Code generation in particular is critical in helping developers rapidly prototype and develop tests. For example, a developer running the command

hedra test generate my-test --using http,http2,playwright --tags service=myapi.com,environment=staging

generates the following template code:

# Generated by Hedra - my_test.py
import os
from hedra import (
    Workflow, 
    step,
)
from hedra.core.engines import (
    HTTPResult,
    HTTP2Result,
    PlaywrightResult
)


class MyTest(Workflow):
    vus=1000
    duration='1m'
    tags={
        'service': 'myapi.com',
        'environment': 'staging'
    }
    
    @step()
    async def get_http(self) -> HTTPResult:
        return await self.client.http.get('<ADD_URL_HERE>')

    @step()
    async def get_http2(self) -> HTTP2Result:
        return await self.client.http2.get('<ADD_URL_HERE>')

    @step()
    async def goto_url(self) -> PlaywrightResult:
        return await self.client.playwright.goto('<ADD_URL_HERE>')
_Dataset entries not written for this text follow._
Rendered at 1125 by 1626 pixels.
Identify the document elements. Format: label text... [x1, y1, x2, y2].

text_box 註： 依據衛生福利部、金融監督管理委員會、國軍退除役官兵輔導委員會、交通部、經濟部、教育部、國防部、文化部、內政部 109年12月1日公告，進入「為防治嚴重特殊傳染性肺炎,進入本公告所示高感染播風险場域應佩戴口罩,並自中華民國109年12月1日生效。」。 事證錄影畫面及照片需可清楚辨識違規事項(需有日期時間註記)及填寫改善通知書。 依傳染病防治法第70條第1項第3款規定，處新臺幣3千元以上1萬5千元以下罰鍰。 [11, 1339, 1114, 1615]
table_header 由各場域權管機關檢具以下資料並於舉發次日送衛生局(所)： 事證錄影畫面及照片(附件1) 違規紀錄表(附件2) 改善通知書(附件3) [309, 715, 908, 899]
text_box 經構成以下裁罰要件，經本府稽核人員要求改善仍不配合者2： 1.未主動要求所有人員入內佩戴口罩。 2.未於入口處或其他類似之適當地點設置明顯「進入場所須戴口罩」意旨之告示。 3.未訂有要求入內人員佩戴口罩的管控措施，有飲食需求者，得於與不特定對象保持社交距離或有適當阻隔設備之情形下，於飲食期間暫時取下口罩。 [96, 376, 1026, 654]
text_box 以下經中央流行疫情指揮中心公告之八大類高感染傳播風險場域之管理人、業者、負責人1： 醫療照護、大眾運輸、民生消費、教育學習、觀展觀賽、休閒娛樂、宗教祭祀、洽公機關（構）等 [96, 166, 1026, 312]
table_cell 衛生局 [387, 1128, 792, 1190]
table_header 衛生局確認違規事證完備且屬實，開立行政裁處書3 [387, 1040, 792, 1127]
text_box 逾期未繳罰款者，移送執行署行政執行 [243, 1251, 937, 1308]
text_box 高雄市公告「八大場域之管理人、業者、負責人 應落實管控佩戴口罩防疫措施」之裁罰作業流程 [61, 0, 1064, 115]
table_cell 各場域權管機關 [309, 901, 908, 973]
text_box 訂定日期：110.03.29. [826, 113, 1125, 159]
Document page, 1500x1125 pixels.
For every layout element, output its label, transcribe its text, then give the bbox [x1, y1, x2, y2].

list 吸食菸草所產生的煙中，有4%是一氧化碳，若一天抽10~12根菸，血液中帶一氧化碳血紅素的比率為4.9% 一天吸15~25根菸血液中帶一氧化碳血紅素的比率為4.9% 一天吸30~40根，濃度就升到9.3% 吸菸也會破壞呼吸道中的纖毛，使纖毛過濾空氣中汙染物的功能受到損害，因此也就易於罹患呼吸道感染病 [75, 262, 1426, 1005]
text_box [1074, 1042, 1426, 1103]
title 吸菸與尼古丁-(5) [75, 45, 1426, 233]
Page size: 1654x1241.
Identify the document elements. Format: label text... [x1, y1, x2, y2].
When combined with linting:

hedra test lint my_test.py

Linting my_test.py...
OK!

project management features:

hedra test submit my_test.py --project github.com/myorg/tests

Submitting my_test.py to github.com/myorg/tests...
Repo updated!

And RPC remote execution:

hedra cloud test my_test.py --send staging

Sending to - staging - cluster at 155.020.313.33:6883

Allows developers to focus on value delivery as opposed to maintaining a plethora of of extensions, disorganized tests, and execution environments.


Summing it Up

While performance frameworks are valuable tools, their inherent limitations have made them difficult to adopt and their value proposition increasingly questionable. We can build upon their strengths by:

  • Facilitating simulation of realistic user interactions via workflows
  • Allowing for concurrent use of multiple protocols/libraries in a single test/workflow
  • Embracing statistical frameworks like A|B testing, using optimization to automate configuration, and providing protocol-level fault injection for chaos testing
  • Including modern developer experience features like starter template code generation, "unified experience" CLIs, test linting, and project management

to create a new class of tooling, simulation frameworks, that both deliver upon and exceed the value proposition of performance testing frameworks.